[What needs to be done] An answer that reproduces all the entries exactly is what is needed.

Records contained in a dataset
########

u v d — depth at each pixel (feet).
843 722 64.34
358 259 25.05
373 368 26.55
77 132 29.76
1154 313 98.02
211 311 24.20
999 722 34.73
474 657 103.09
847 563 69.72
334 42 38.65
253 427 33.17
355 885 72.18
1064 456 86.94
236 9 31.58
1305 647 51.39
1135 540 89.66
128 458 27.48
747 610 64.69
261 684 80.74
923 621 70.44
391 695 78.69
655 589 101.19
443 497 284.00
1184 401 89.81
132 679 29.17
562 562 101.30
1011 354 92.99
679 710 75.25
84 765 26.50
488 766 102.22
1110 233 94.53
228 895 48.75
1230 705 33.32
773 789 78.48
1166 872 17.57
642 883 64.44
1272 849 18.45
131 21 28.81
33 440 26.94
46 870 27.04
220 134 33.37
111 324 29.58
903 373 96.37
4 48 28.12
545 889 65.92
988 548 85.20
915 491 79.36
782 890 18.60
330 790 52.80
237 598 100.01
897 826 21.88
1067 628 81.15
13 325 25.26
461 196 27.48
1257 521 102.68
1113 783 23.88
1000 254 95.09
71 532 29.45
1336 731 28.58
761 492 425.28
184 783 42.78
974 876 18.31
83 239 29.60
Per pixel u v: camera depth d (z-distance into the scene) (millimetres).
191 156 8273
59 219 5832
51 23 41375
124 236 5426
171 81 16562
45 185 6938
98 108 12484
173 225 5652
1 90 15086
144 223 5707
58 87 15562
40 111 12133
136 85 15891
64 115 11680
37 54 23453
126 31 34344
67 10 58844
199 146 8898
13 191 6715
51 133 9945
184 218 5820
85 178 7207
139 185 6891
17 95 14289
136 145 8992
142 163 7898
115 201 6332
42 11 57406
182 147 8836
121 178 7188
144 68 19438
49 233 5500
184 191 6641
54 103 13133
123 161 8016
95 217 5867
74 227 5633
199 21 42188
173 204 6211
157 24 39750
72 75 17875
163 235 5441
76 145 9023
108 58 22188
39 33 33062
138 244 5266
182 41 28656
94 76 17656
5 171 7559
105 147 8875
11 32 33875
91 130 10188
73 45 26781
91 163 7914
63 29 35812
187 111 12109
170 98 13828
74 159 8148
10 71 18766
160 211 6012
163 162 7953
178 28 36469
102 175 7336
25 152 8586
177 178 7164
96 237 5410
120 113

########

[Task solution]
u v d — depth at each pixel (feet).
843 722 64.34
358 259 25.05
373 368 26.55
77 132 29.76
1154 313 98.02
211 311 24.20
999 722 34.73
474 657 103.09
847 563 69.72
334 42 38.65
253 427 33.17
355 885 72.18
1064 456 86.94
236 9 31.58
1305 647 51.39
1135 540 89.66
128 458 27.48
747 610 64.69
261 684 80.74
923 621 70.44
391 695 78.69
655 589 101.19
443 497 284.00
1184 401 89.81
132 679 29.17
562 562 101.30
1011 354 92.99
679 710 75.25
84 765 26.50
488 766 102.22
1110 233 94.53
228 895 48.75
1230 705 33.32
773 789 78.48
1166 872 17.57
642 883 64.44
1272 849 18.45
131 21 28.81
33 440 26.94
46 870 27.04
220 134 33.37
111 324 29.58
903 373 96.37
4 48 28.12
545 889 65.92
988 548 85.20
915 491 79.36
782 890 18.60
330 790 52.80
237 598 100.01
897 826 21.88
1067 628 81.15
13 325 25.26
461 196 27.48
1257 521 102.68
1113 783 23.88
1000 254 95.09
71 532 29.45
1336 731 28.58
761 492 425.28
184 783 42.78
974 876 18.31
83 239 29.60
Per pixel u v: camera depth d (z-distance into the scene) (millimetres).
191 156 8273
59 219 5832
51 23 41375
124 236 5426
171 81 16562
45 185 6938
98 108 12484
173 225 5652
1 90 15086
144 223 5707
58 87 15562
40 111 12133
136 85 15891
64 115 11680
37 54 23453
126 31 34344
67 10 58844
199 146 8898
13 191 6715
51 133 9945
184 218 5820
85 178 7207
139 185 6891
17 95 14289
136 145 8992
142 163 7898
115 201 6332
42 11 57406
182 147 8836
121 178 7188
144 68 19438
49 233 5500
184 191 6641
54 103 13133
123 161 8016
95 217 5867
74 227 5633
199 21 42188
173 204 6211
157 24 39750
72 75 17875
163 235 5441
76 145 9023
108 58 22188
39 33 33062
138 244 5266
182 41 28656
94 76 17656
5 171 7559
105 147 8875
11 32 33875
91 130 10188
73 45 26781
91 163 7914
63 29 35812
187 111 12109
170 98 13828
74 159 8148
10 71 18766
160 211 6012
163 162 7953
178 28 36469
102 175 7336
25 152 8586
177 178 7164
96 237 5410
120 113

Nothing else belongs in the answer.